### EXTRACTED RECORDS

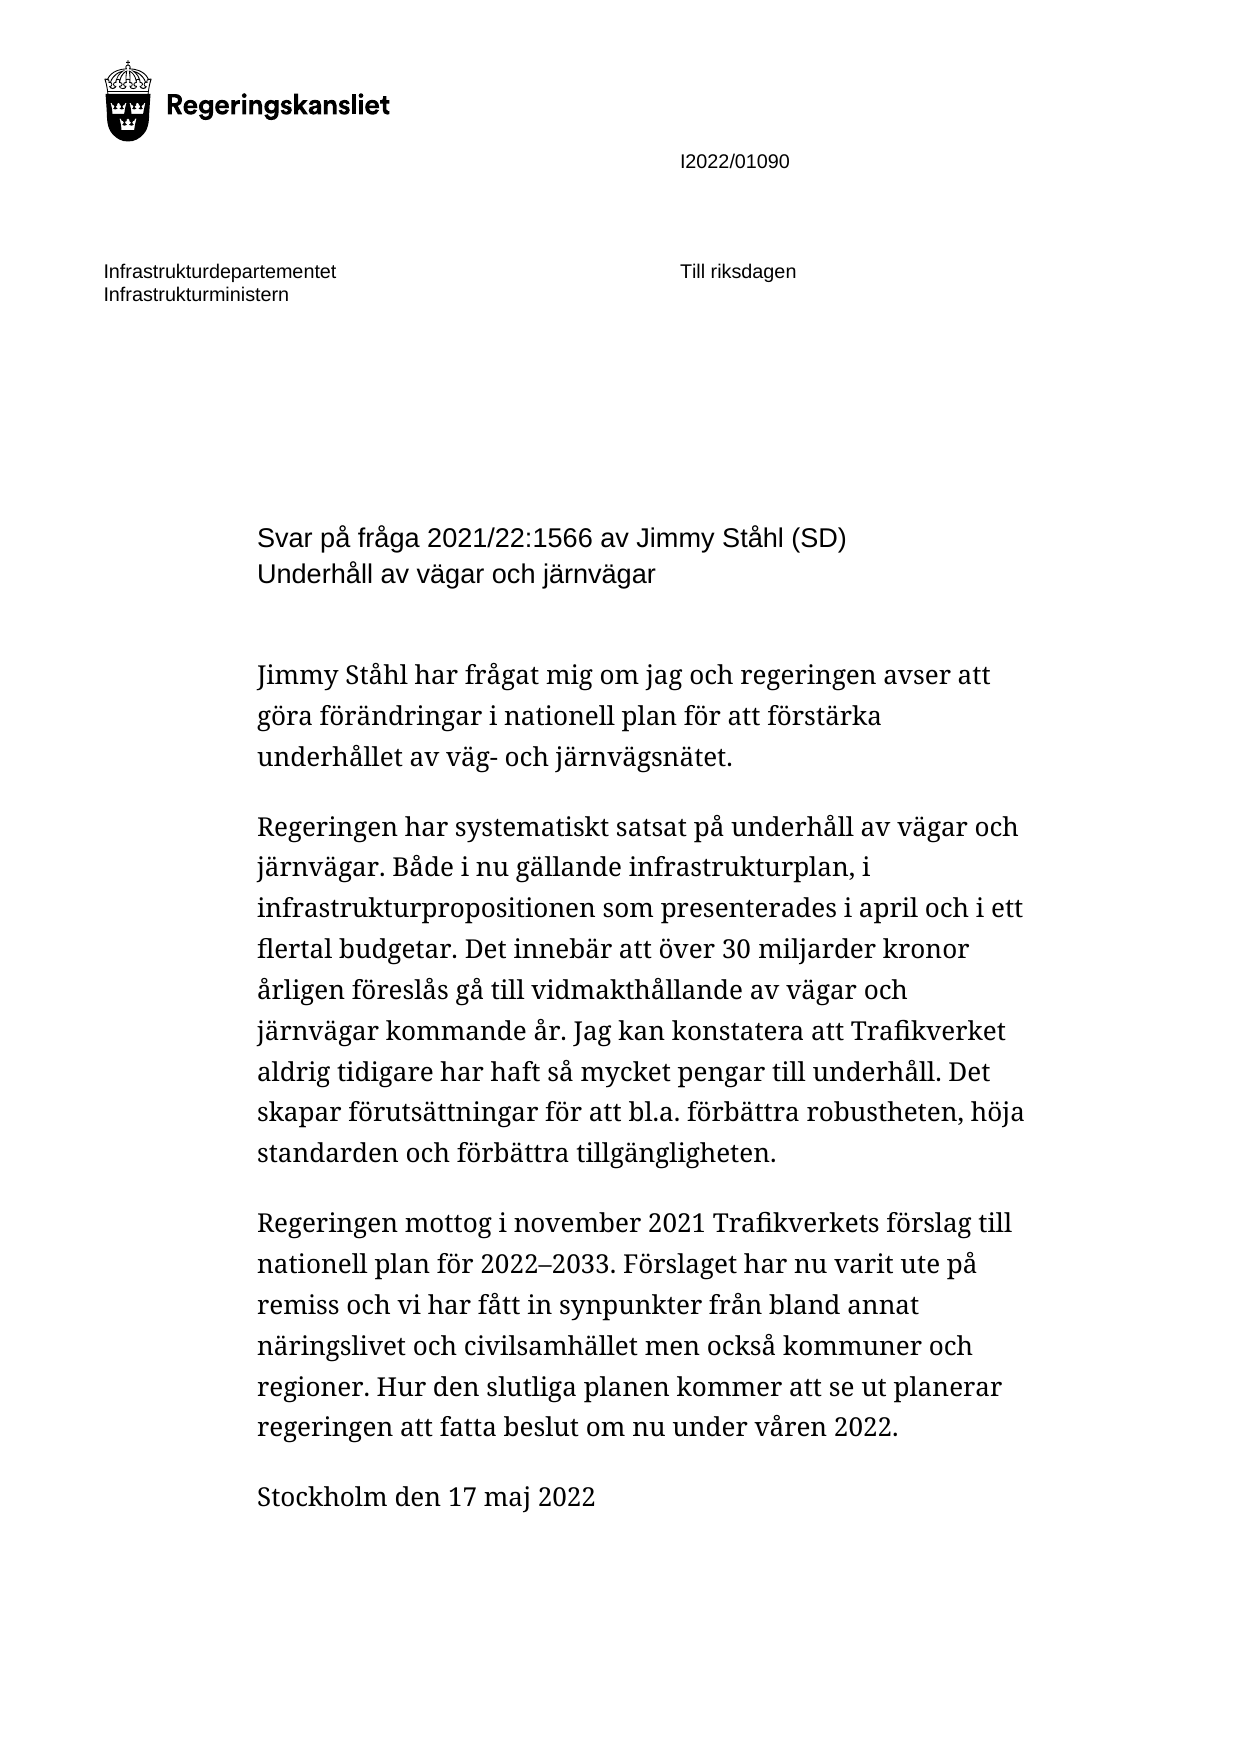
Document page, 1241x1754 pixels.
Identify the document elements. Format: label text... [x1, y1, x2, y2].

text Regeringen mottog i november 2021 Trafikverkets förslag till nationell plan för 2022–2033. Förslaget har nu varit ute på remiss och vi har fått in synpunkter från bland annat näringslivet och civilsamhället men också kommuner och regioner. Hur den slutliga planen kommer att se ut planerar regeringen att fatta beslut om nu under våren 2022. [257, 1205, 1033, 1444]
text Jimmy Ståhl har frågat mig om jag och regeringen avser att göra förändringar i nationell plan för att förstärka underhållet av väg- och järnvägsnätet. [257, 657, 1033, 774]
title Svar på fråga 2021/22:1566 av Jimmy Ståhl (SD) Underhåll av vägar och järnvägar [257, 522, 1033, 589]
text Stockholm den [257, 1479, 1033, 1514]
text Regeringen har systematiskt satsat på underhåll av vägar och järnvägar. Både i nu gällande infrastrukturplan, i infrastrukturpropositionen som presenterades i april och i ett flertal budgetar. Det innebär att över 30 miljarder kronor årligen föreslås gå till vidmakthållande av vägar och järnvägar kommande år. Jag kan konstatera att Trafikverket aldrig tidigare har haft så mycket pengar till underhåll. Det skapar förutsättningar för att bl.a. förbättra robustheten, höja standarden och förbättra tillgängligheten. [257, 808, 1033, 1170]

### EXERCISE DESCRIPTION
Set aside each line above that includes the string "vägar" and report it.

### EXPECTED ANSWER
title Svar på fråga 2021/22:1566 av Jimmy Ståhl (SD) Underhåll av vägar och järnvägar [257, 522, 1033, 589]
text Regeringen har systematiskt satsat på underhåll av vägar och järnvägar. Både i nu gällande infrastrukturplan, i infrastrukturpropositionen som presenterades i april och i ett flertal budgetar. Det innebär att över 30 miljarder kronor årligen föreslås gå till vidmakthållande av vägar och järnvägar kommande år. Jag kan konstatera att Trafikverket aldrig tidigare har haft så mycket pengar till underhåll. Det skapar förutsättningar för att bl.a. förbättra robustheten, höja standarden och förbättra tillgängligheten. [257, 808, 1033, 1170]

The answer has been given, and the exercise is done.